Je me retournais complètement, lui abandonnant grille et crayon, maudissant l'éclairage qui la découpait en ombre chinoise, plongeant les yeux vers son décolleté, puis abandonnant pour apprécier la silhouette; "Bonbon Miel", le surnom fusa dans mon esprit pendant qu'elle griffonnait sur le journal, qu'elle me rendit en faisant revenir le sourire qui avait momentanément fuit son visage. Je la quittais des yeux pour constater que 8.1h et 6.2v étaient remplis.
Cette satanée vision avait entamé ma grille ! Pour éviter le "quelle conne" qui tendait de franchir la barrière de ma barbe, je lâchais un "merci" qui claquât comme un reproche et qui balaya son sourire. Je regrettais instantanément ma maladresse : "bon, puisqu'elle est entamée, autant la finir à deux; si on s'installait à la terrasse d'un café ?" L'effet voulu fut obtenu, le sourire reprit sa place et elle fit "oui" de la tête faisant danser sa chevelure blonde. C'était ça qui m'avait fait penser a miel, cette blondeur incongrue et son parfum; 'elle sent le miel; Manara n'est pas loin; putain, elle est jeune'

En nous dirigeant vers le Globe, de l'autre côté de la place, j'ai profité pour la mater de partout : profil droit et décolleté en direct, profil gauche et allure générale sur les reflets que les vitrines m'envoyaient. En arrivant au niveau de Virgin et de son éclairage généreux, devant la console de Harry Potter, je l'ai arrêtée en la prenant par le bras droit, je me suis posé face à elle, les yeux dans les yeux et plaçant les mains sur ses épaules je poussais légèrement de la gauche, l'attirant de la droite, puis j'ai fait un pas en arrière. Elle tournoya sur elle-même; 'vieux cochon lubrique, rince toi l'oeil', le message passait en langage corporel, puis elle s'arrêta brusquement, m'arracha le journal et repartit vers le Globe.
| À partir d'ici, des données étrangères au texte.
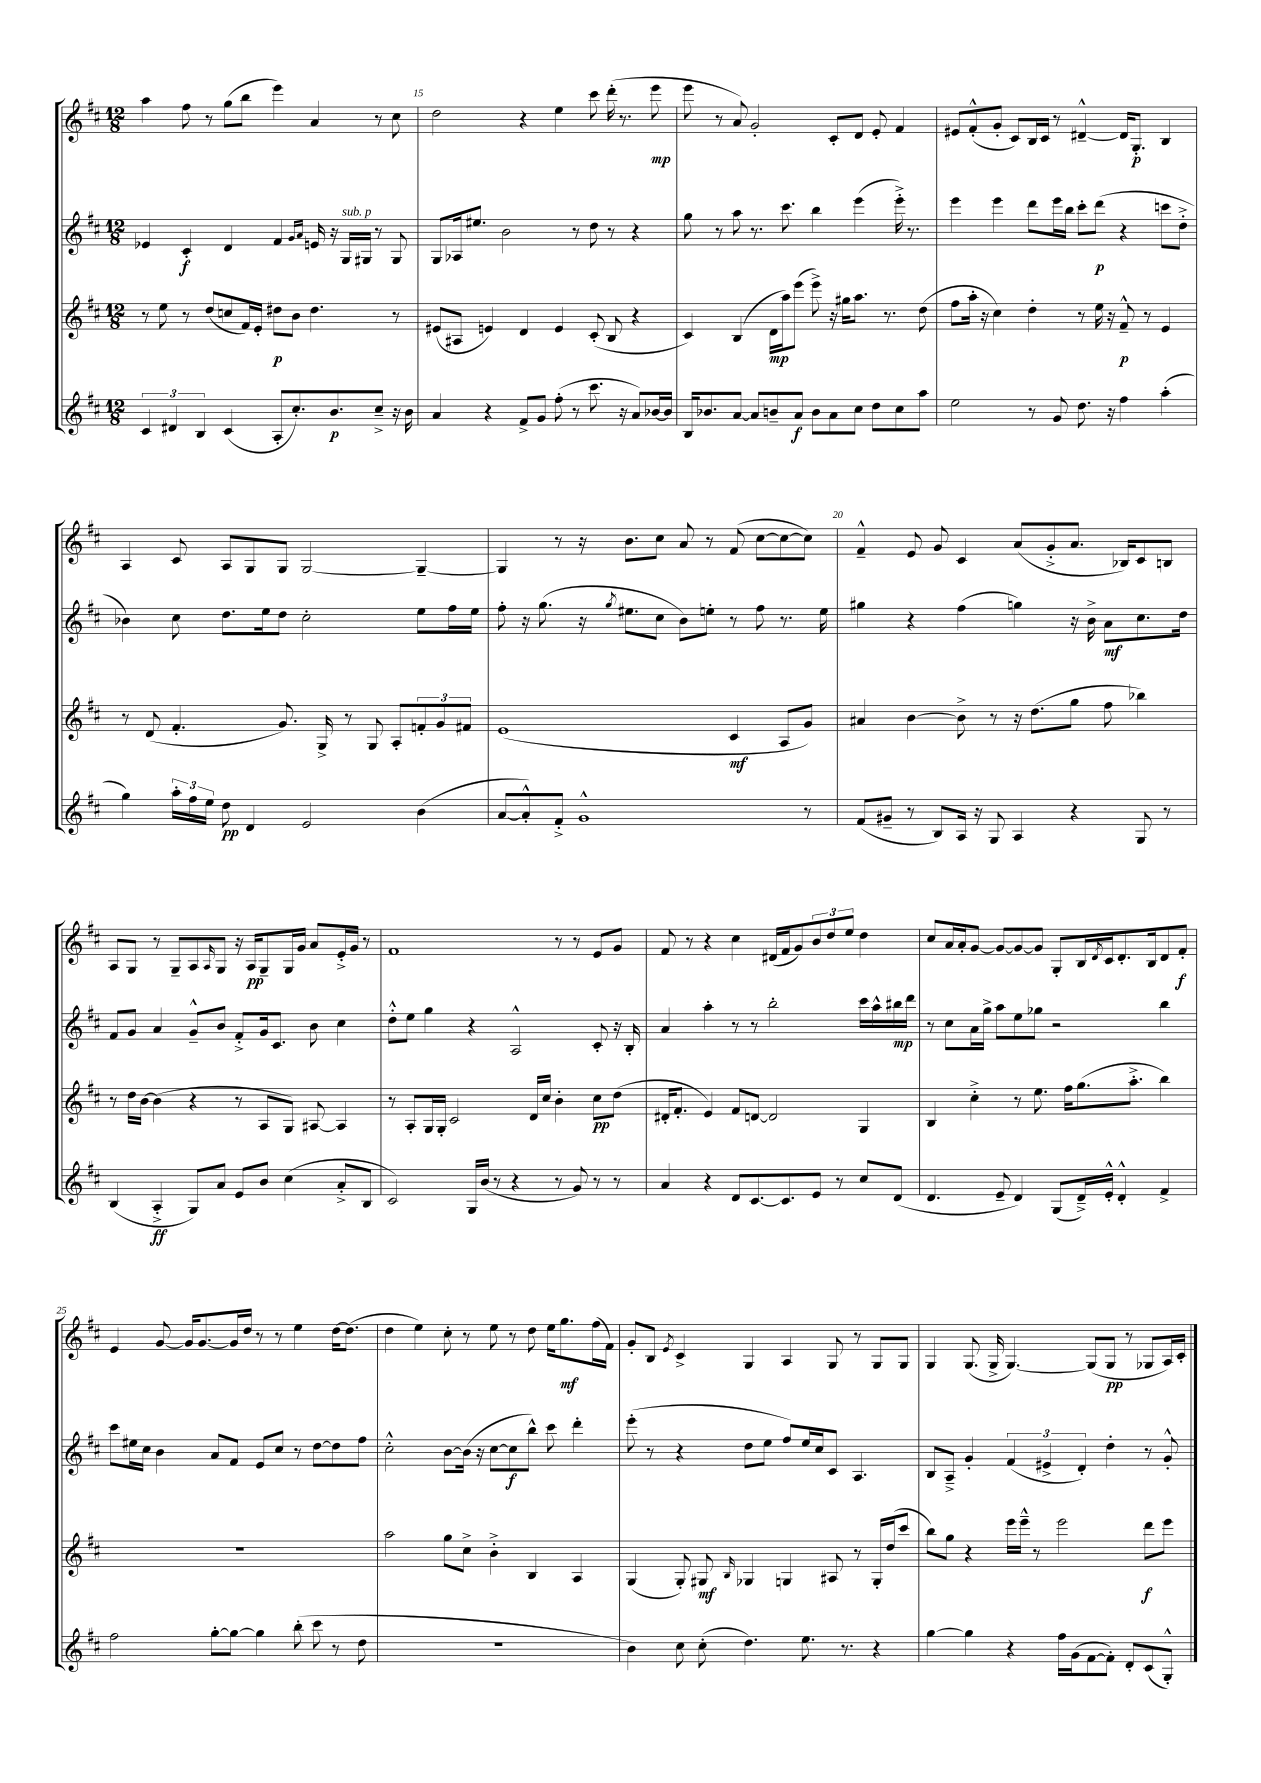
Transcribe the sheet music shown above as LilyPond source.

<<
\new StaffGroup <<
\new Staff = "s0" {
    \clef treble \key d \major \numericTimeSignature \time 12/8
    a''4 fis''8 r8 g''8( b''8 e'''4) a'4 r8 cis''8 |
    d''2 r4 e''4 cis'''8 d'''16-.( r8. e'''8\mp |
    e'''8 r8 a'8) g'2-. cis'8-. d'8 e'8-. fis'4 |
    eis'8 fis'8-.-^( g'8-. cis'8) b16 cis'16 r8 dis'4~---^ dis'16 g8.-.\p b4 |
    a4 cis'8 a8 g8 g8 g2~ g4~-- |
    g4 r8 r16 b'8. cis''8 a'8 r8 fis'8( cis''8~ cis''8~ cis''8) |
    fis'4---^ e'8 g'8 cis'4 a'8( g'8-.-> a'8. bes16) cis'8 b8 |
    a8 g8 r8 g8-- a8 \grace { a16 } g8 r16 a16\pp g8-- g16 g'16 a'8 e'16-.-> g'16 r8 |
    fis'1 r8 r8 e'8 g'8 |
    fis'8 r8 r4 cis''4 dis'16( fis'16 g'8) \tuplet 3/2 { b'8 d''8 e''8 } d''4 |
    cis''8 a'16 a'16-. g'8~ g'8~ g'8~ g'8 g8-. b16 \acciaccatura { d'8 } cis'16 d'8.-. b16 d'8 fis'8-.\f |
    e'4 g'8~ g'16 g'8.~ g'16 d''16 r8 r8 e''4 d''16~ d''8.( |
    d''4 e''4) cis''8-. r8 e''8 r8 d''8 e''16 g''8.\mf fis''16( fis'16) |
    g'8-. b8 \acciaccatura { e'8 } cis'4-> g4 a4 g8 r8 g8 g8 |
    g4 g8.( g16-> g4.~) g8( g8\pp r8 ges8 a16) cis'16-. \bar "|." |
}
\new Staff = "s1" {
    \clef treble \key d \major \numericTimeSignature \time 12/8
    ees'4 cis'4-.\f d'4 fis'4 \grace { g'16 a'16 } e'16 r16 g16^\markup { \italic "sub. p" } gis16 r8 gis8 |
    g8 aes16 eis''8. b'2 r8 d''8 r8 r4 |
    g''8 r8 a''8 r8. cis'''8. b''4 e'''4( e'''16-.->) r8. |
    e'''4 e'''4 d'''8 e'''16 b''16 cis'''8-. d'''8\p( r4 c'''8 d''8-.-> |
    bes'4) cis''8 d''8. e''16 d''8 cis''2-. e''8 fis''16 e''16 |
    fis''8-. r16 g''8.( r16 \acciaccatura { g''8 } eis''8. cis''8 b'8) e''8-. r8 fis''8 r8. e''16 |
    gis''4 r4 fis''4( g''4) r16 b'16-> a'8\mf cis''8. d''16 |
    fis'8 g'8 a'4 g'8---^ b'8 fis'8-.-> g'16 cis'8. b'8 cis''4 |
    d''8-.-^ e''8 g''4 r4 a2-^ cis'8-. r16 b16-. |
    a'4 a''4-. r8 r8 b''2-. cis'''16 a''16-^ bis''16\mp d'''16 |
    r8 cis''8 a'16 g''16-> a''8 e''8 ges''8 r2 b''4 |
    cis'''8 eis''16 cis''16 b'4 a'8 fis'8 e'8 cis''8 r8 d''8~ d''8 fis''8 |
    cis''2-.-^ b'8~ b'16( r16 cis''8~ cis''8\f b''8-^) cis'''8 d'''4-. |
    e'''8-.( r8 r4 d''8 e''8 fis''8) e''16 cis''16 cis'8 a4. |
    b8 a8---> g'4-. \tuplet 3/2 { fis'4( eis'4-> d'4-.) } d''4-. r8 g'8-.-^ \bar "|." |
}
\new Staff = "s2" {
    \clef treble \key d \major \numericTimeSignature \time 12/8
    r8 e''8 r8 d''8( c''8 fis'16) e'16-. dis''8\p b'8 dis''4. r8 |
    eis'8( ais8 e'4) d'4 e'4 cis'8-.( b8 r4 |
    cis'4) b4( d'16\mp a''16) e'''8( e'''8->) r16 gis''16 a''8. r8. d''8( |
    fis''8 a''16-. r16 cis''4) d''4-. r8 e''16 r16 fis'8---^\p r8 e'4 |
    r8 d'8( fis'4.-. g'8.) g16-> r8 g8 a8-. \tuplet 3/2 { f'8-. g'8 fis'8 } |
    e'1( cis'4\mf a8 g'8) |
    ais'4 b'4~ b'8-> r8 r16 d''8.( g''8 fis''8 bes''4) |
    r8 d''16 b'16~ b'4( r4 r8 a8 g8) ais8~ ais4 |
    r8 a8-. g16 g16-. cis'2 d'16 cis''16 b'4-. cis''8\pp d''8( |
    dis'16-. fis'8.-. e'4) fis'8 d'8~ d'2 g4 |
    b4 cis''4-.-> r8 e''8. fis''16 g''8.( a''8.-.-> b''4) |
    R1. |
    a''2 g''8 cis''8-> b'4-.-> b4 a4 |
    g4( g8-.) gis8\mf \grace { b16 } ges4 g4 ais8 r8 g16-. d''16( cis'''8 |
    b''8) g''8 r4 e'''16 e'''16---^ r8 e'''2 d'''8\f e'''8 \bar "|." |
}
\new Staff = "s3" {
    \clef treble \key d \major \numericTimeSignature \time 12/8
    \tuplet 3/2 { cis'4 dis'4 b4 } cis'4( a8-. cis''8.-.) b'8.\p cis''8---> r16 b'16 |
    a'4 r4 fis'8-> g'8 fis''8-.( r8 cis'''8. r16 a'8) bes'16~ bes'16 |
    b16 bes'8. a'8~ a'8 b'8-- a'8\f b'8 a'8 cis''8 d''8 cis''8 a''8 |
    e''2 r8 g'8 d''8. r16 fis''4 a''4-.( |
    g''4) \tuplet 3/2 { a''16-. fis''16 e''16 } d''8\pp d'4 e'2 b'4( |
    a'8~ a'8-.-^) fis'8-.-> g'1-^ r8 |
    fis'8( gis'8-- r8 b8) a16 r16 g8 a4 r4 g8 r8 |
    b4( a4-.->\ff g8) a'8 e'8 b'8 cis''4( a'8-.-> b8 |
    cis'2) g16 b'16( r8 r4 r8 g'8) r8 r8 |
    a'4 r4 d'8 cis'8.~ cis'8. e'8 r8 cis''8 d'8( |
    d'4. e'8-- d'4) g8( d'16--->) e'16-.-^ d'4-.-^ fis'4-> |
    fis''2 g''8~-. g''8~ g''4 b''8-.( cis'''8 r8 d''8 |
    R1. |
    b'4) cis''8 cis''8-.( d''4.) e''8. r8. r4 |
    g''4~ g''4 r4 fis''16 g'16( fis'8~ fis'8-.) d'8-. cis'8( g8-.-^) \bar "|." |
}
>>
>>
\layout { \context { \Score currentBarNumber = #14 \override BarNumber.break-visibility = ##(#f #t #t) barNumberVisibility = #(every-nth-bar-number-visible 5) } }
Je la suivis à pas lents, concentré sur ses fesses d'abord, puis, quand elle s'installât sur la terrasse penchée sur le journal, en me plongeant dans son décolleté à nouveau, dérivant un peu pour apprécier les pointes qui semblaient avoir un peu durci.

Je me suis installé à côté d'elle, sorti un stylo, et le duel commença, à coup de lettres placées dans les cases; nous avons eu un instant d'hésitation quand ce fut fini. Elle me regarda en tapant dans ses mains comme une gamine, se trémoussant comme une adolescente, souriant comme St Thérèse.

"Salut, je m'appelle Antoine"; il a fallu que je dise quelque chose pour retenir mon envie de lui sauter dessus. La présence du serveur m'a aidé, me retournant pour lui demander un demi. Quand je me suis retourné, elle me tendait le journal; "moi c'est Evita", griffonné dans la marge. Je levais les yeux pour la voir faire les signes internationaux signifiant sourde-muette, suivis d'un haussement d'épaules et d'un rire silencieux. Puis elle rajouta à la marge : "articule, je lis sur les lèvres" et me fit signe d'attendre; le temps de sortir de son sac un Palm.

Elle n'avait pas encore fini d'écrire la première phrase que j'avais sorti le mien.

Quelques dizaines de recharges des accus et plusieurs dizaines de grilles plus tard, nous nous sommes séparés sur un quai de la gare St Jean, sur ce dernier message envoyé par Bluetooth à travers la fenêtre du TGV : "tu sais que tu ronronnes quand tu dors ? J'ai senti les vibrations".

Il faut que je traite ce problème de ronflement et que je fasse vérifier ma glycémie. J'ai un goût de bonbon au miel à la bouche depuis quelques jours.

Entre sourds on s'est bien entendus.